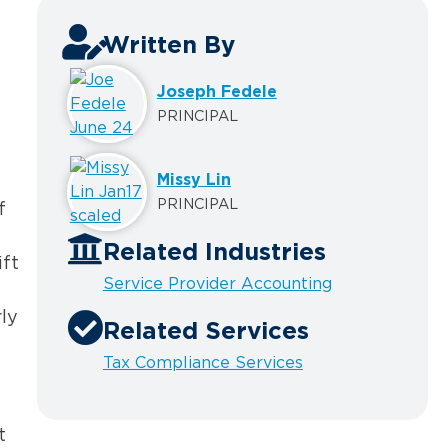
Written By
Joseph Fedele
PRINCIPAL
Missy Lin
PRINCIPAL
f
Related Industries
ift
Service Provider Accounting
ly
Related Services
Tax Compliance Services
t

_ _ _ _

#### Task directions:
Each line in the listing that contains "Services" should be returned.

#### Completed exercise:
Related Services
Tax Compliance Services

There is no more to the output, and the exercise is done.